A postcript to Scoters post; inshore waters, offshore waters, coastal waters, tomato, tomayto

Trying to find exact terminological definitions is not easy. Just as distances to the horizon differ based on observer height, the ability to see the shore is affected by, say, the height of a boat. The inshore lifeboat may still be able to see the shoreline that the panicking 'offshore' surfer in distress can't. Some old texts tried to set a mileage; up to six miles, inshore, up to 12, offshore, over that, at sea.

Nowadays clarity over choosing your correct emergency flare has shortened the distances.

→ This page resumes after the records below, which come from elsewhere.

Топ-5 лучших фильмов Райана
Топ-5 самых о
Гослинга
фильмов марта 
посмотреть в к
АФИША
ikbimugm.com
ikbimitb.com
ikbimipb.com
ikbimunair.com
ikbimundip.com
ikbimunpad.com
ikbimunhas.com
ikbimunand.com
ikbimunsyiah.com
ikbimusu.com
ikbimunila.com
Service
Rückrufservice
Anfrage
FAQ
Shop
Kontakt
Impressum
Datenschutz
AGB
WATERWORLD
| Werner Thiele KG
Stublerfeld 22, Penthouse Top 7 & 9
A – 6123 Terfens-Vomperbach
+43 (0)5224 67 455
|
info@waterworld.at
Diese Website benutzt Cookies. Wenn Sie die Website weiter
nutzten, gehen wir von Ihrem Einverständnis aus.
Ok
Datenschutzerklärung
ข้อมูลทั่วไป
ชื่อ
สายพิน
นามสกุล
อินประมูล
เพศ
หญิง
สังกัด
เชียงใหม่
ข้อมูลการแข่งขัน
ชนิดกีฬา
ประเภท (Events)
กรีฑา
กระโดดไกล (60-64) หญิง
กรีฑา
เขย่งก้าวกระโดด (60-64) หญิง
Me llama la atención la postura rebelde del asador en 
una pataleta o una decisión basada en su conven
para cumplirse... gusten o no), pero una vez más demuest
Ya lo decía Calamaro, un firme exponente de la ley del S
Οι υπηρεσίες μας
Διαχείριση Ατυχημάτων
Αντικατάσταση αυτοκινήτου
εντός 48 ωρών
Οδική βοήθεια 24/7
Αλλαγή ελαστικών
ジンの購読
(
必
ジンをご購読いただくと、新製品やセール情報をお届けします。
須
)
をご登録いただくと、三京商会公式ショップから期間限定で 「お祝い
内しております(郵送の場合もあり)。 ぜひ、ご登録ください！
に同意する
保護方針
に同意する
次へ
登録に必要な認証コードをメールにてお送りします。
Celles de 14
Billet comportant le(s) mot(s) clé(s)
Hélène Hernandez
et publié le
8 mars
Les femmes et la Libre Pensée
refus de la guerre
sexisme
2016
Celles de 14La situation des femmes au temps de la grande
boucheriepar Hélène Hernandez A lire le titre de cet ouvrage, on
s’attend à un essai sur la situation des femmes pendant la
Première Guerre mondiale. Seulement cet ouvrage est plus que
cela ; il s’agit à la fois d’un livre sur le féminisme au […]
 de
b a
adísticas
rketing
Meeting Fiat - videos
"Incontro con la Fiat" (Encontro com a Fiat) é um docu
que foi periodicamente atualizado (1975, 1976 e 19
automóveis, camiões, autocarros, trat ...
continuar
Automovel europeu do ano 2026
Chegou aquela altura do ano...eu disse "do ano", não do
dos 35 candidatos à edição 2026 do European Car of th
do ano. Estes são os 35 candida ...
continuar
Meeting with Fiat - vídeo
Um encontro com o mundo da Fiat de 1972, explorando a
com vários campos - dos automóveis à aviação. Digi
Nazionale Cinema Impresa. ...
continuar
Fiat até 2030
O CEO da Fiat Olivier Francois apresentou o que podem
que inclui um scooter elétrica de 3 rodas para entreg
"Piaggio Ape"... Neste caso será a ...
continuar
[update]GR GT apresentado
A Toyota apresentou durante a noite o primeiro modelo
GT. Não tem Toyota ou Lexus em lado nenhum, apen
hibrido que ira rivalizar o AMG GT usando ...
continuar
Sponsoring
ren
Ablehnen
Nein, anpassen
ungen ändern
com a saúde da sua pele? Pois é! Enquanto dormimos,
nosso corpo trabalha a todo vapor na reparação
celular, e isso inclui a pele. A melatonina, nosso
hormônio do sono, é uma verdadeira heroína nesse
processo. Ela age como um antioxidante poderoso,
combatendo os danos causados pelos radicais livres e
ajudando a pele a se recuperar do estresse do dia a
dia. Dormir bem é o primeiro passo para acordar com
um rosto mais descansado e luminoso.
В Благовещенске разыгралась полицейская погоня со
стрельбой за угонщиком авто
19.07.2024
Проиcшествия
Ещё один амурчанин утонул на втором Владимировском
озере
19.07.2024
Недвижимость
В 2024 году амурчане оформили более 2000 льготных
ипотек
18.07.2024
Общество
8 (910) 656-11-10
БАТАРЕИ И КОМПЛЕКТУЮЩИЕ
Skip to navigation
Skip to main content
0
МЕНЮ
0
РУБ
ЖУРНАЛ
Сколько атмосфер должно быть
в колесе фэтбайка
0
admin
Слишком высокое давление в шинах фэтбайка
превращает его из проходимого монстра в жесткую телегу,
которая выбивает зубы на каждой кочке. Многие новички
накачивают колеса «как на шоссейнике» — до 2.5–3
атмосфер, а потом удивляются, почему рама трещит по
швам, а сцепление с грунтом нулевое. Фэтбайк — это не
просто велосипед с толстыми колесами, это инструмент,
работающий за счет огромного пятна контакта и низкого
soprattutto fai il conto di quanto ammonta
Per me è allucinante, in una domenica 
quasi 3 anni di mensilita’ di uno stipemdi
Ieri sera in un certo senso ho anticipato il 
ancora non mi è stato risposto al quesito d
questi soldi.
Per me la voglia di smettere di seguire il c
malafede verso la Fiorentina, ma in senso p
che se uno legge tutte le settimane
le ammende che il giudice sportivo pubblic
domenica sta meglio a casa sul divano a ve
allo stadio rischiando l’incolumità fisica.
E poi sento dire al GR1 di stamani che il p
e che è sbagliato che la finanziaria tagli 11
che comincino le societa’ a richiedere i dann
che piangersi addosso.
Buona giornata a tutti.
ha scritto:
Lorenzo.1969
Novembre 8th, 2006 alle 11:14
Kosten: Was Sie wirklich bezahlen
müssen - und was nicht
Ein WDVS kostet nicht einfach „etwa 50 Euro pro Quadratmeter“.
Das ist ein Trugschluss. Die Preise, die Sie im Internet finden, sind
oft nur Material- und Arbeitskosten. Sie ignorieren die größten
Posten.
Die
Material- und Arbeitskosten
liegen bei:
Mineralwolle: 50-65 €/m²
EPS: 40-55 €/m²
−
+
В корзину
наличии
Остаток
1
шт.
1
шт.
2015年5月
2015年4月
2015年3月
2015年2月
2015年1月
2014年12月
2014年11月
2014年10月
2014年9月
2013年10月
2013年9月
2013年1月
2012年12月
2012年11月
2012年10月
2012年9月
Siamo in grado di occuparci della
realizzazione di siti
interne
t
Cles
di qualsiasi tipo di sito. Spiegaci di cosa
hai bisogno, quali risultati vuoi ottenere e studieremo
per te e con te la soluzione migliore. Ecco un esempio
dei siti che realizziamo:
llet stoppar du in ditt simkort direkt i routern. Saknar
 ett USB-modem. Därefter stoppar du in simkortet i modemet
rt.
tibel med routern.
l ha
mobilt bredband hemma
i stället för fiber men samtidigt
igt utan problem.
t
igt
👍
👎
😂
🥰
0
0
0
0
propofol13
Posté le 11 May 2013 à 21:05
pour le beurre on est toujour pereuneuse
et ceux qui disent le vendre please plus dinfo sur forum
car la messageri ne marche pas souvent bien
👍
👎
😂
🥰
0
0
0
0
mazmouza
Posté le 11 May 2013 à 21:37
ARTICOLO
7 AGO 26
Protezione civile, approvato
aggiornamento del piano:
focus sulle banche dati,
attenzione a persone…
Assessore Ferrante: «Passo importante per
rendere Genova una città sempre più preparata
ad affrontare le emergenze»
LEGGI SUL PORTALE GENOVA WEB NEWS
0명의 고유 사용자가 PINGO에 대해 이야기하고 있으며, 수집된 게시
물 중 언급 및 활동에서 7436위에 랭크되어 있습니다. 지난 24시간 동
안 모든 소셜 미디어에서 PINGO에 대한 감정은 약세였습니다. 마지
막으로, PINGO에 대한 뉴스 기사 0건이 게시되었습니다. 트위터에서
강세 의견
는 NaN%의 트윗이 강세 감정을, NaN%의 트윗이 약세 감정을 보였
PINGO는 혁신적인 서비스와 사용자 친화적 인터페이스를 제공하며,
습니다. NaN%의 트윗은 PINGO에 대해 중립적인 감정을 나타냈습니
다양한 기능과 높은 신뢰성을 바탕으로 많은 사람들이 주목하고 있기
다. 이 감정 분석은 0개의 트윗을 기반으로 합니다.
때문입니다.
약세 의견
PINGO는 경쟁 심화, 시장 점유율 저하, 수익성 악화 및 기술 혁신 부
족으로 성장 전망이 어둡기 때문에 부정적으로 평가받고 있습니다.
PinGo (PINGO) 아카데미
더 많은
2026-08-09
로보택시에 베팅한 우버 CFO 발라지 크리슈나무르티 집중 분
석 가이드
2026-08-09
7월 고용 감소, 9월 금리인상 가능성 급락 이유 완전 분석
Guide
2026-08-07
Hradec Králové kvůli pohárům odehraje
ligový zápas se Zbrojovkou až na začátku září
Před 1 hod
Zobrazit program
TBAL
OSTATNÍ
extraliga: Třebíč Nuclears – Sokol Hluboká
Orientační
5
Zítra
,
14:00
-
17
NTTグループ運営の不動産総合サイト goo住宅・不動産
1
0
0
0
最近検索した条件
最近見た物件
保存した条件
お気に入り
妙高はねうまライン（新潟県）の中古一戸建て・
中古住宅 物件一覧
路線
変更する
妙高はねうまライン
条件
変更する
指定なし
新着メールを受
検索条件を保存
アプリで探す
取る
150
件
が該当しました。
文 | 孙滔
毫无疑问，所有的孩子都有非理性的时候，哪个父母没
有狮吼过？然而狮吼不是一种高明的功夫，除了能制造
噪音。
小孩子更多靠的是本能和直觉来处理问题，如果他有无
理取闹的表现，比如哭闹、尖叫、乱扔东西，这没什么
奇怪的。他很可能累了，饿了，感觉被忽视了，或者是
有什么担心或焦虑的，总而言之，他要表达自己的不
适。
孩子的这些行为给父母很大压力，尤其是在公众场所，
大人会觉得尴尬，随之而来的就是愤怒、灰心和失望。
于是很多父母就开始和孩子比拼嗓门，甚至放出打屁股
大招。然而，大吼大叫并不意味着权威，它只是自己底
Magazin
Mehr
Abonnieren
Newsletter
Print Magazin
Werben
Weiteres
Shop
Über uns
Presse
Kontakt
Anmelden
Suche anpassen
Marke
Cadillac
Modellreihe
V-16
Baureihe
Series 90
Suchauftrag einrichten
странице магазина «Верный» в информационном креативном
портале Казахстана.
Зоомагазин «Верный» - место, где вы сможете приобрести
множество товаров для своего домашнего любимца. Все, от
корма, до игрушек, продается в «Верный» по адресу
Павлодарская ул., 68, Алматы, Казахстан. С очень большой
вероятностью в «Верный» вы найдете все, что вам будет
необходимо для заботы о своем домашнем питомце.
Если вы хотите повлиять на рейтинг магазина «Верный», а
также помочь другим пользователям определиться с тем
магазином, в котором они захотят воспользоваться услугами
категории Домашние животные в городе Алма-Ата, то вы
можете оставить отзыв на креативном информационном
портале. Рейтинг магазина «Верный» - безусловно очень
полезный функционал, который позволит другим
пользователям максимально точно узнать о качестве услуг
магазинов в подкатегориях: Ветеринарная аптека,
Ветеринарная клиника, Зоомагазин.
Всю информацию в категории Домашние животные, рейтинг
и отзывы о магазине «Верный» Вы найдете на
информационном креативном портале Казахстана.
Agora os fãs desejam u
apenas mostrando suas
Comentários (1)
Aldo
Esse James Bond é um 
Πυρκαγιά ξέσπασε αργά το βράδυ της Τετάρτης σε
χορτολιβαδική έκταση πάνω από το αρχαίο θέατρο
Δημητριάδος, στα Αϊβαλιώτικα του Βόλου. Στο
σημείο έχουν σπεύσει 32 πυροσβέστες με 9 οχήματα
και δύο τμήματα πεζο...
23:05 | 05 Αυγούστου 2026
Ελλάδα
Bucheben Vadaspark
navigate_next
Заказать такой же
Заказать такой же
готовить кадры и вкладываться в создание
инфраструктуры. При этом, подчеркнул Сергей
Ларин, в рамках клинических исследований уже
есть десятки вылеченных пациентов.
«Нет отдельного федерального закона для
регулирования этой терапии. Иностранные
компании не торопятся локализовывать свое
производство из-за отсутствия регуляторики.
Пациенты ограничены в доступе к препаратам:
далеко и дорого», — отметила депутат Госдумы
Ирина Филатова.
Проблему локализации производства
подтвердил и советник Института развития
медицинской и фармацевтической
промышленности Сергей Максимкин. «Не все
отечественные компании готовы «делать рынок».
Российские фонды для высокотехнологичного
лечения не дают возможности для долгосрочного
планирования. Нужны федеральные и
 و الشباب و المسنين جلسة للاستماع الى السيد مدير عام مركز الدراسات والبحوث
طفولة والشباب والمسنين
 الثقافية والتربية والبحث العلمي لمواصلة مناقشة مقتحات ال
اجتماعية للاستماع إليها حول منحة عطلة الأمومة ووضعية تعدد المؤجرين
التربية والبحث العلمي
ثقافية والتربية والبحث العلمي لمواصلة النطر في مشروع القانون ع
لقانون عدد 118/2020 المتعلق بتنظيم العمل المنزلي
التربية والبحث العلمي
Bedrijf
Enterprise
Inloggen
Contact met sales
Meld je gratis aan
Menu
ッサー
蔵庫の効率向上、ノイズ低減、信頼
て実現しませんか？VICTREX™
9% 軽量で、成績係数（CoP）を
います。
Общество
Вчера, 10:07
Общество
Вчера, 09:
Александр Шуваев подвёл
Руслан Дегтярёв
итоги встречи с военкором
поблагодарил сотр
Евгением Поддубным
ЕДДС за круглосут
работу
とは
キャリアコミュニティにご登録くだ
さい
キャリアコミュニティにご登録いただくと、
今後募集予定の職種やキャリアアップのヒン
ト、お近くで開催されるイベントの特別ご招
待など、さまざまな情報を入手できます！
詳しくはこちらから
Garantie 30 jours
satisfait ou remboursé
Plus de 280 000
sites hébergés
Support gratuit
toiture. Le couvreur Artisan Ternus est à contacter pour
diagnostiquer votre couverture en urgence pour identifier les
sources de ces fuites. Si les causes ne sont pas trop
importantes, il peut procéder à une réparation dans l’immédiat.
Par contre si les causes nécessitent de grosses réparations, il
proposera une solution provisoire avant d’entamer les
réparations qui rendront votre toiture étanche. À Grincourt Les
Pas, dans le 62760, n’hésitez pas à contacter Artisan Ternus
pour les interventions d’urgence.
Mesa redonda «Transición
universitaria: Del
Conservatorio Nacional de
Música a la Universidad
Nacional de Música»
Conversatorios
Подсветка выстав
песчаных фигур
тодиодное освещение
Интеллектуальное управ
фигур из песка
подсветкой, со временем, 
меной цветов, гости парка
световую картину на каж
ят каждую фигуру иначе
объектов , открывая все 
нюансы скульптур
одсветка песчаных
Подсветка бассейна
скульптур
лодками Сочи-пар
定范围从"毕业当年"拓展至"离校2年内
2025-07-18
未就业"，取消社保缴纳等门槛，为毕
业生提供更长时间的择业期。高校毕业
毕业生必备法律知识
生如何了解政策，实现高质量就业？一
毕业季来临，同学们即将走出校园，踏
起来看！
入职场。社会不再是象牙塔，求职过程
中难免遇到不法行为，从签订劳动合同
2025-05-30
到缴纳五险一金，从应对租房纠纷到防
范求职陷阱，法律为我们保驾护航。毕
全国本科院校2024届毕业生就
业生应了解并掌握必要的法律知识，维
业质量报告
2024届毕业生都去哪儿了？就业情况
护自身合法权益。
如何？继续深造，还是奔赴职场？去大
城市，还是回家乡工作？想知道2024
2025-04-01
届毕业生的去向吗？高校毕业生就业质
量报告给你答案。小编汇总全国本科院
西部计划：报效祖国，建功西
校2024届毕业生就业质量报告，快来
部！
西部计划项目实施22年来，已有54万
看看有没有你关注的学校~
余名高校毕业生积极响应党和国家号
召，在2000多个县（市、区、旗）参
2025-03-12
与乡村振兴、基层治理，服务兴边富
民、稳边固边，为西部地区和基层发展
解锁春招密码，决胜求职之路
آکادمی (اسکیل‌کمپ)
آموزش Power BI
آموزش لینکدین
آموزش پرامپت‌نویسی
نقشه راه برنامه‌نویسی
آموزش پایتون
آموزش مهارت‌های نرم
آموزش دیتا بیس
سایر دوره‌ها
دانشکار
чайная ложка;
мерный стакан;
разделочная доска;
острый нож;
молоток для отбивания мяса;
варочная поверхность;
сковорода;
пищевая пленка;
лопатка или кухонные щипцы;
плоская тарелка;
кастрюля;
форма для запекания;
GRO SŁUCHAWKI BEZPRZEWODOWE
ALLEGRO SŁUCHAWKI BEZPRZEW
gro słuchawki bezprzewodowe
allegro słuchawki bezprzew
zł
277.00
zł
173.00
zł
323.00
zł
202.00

Inshoreup to three miles is the guideline for having a reasonable hope someone on the beach (at sea  level) should be able to see a red hand flare or an orange hand smoke flare burning on a boat.

Offshore-  over seven miles from shore. A boat will normally be over the visible horizon. In these circumstances a rocket flare that projects up to 350 metres is the only distress flare that could attract attention from over the horizon.

Which throws in another zone that includes inshore, the coastal zoneup to seven miles from shore.This is the distance of the visible horizon on a reasonable day with reasonable visibility. A hand flare being used on a boat between 3 and 7 miles from shore *may* not be visible to a person stood on the beach due to the curve of the earth and the sea conditions. In the coastal zone a combination of hand flares and rocket flares normally increases the chances of being seen.

All of which again helps to muddy the waters for believing a bird to be 'in-off'; cutting between (to them) visible distant headlands may well just be a coasting movement rather than a crossing.

Inshore/offshore fishing? That allegedly has a different measure, a water depth division- 30 metres. How easy is that for us to judge? Not easy at all. 'Sea-ducks' can do it.

'Seawatching', the standard laybirder's name for watching coastal waters, can be a bit of a pedantic misnomer, especially around our shallow Kent coast. Never going to get replaced of course, but it really is worth some birders considering their seawatch totals more as coastal movements. Helping to answer birder murmurations as to why we never get the same seabirds as other coastlines.